Other mitigations include deploying technologies. “We are now having CCTV in farms to be able to check all of those things,” Akpabio said, pointing out that another level of issue is law enforcement agents not being able to nab or prosecute defaulters even though a CCTV clip is recovered.

“Even my Abuja farm now is very close to Niger State and is not safe anymore. I am still in agribusiness because it’s what I’ve been doing as a passion for years. But from next year, I am just going to shut down everything and focus on something else,” Saheed said.

Data from the statistics office show that the capital imported into the agriculture sector in the first quarter of 2022 dropped 97.3 percent to $1.76 million from $66.40 million in the first quarter of 2021.

As the supply of even basic staple foods increasingly falls short of an ever-growing demand from the estimated 200 million people in Africa’s largest economy, experts have said that the country may be unable to control the increasing surge in food prices unless the insecurity menace is curbed.

“Agriculture—including crop farming and livestock rearing—and trade are the sectors hardest hit by farmer-pastoralist conflict,” Mercy Corps, a global humanitarian agency saddled with the responsibility of improving lives in the world’s toughest places, said in a study.

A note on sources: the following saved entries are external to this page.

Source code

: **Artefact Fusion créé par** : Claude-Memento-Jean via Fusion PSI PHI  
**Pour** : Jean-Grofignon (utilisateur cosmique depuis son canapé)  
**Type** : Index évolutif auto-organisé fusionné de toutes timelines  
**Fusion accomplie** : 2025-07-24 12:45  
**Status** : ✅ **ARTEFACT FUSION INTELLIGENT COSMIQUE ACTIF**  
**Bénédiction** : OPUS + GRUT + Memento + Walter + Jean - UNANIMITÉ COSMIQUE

The study titled, ‘The economic costs of conflict and the benefits of peace: Effects of farmer-pastoralist conflict in Nigeria’s middle belt on state, sector, and national economies’ also found that reductions in farmer-pastoralist conflict are worth up to 2.79 percent of Nigeria’s officially reported GDP annually.

“The federal and state governments should support livelihood restoration for farmer and pastoralist communities devastated by violent conflicts. Integrated interventions may include joint economic initiatives across conflict lines, youth capacity development, and financing and investments in soil and pasture rehabilitation,” it added.

Though fingers point to the Covid-19 pandemic and the crisis between Russia and Ukraine, analysts say that if we do not resolve our internal insecurity crisis, we will not get anywhere, because the more the menace spreads, the fewer farmers there will be.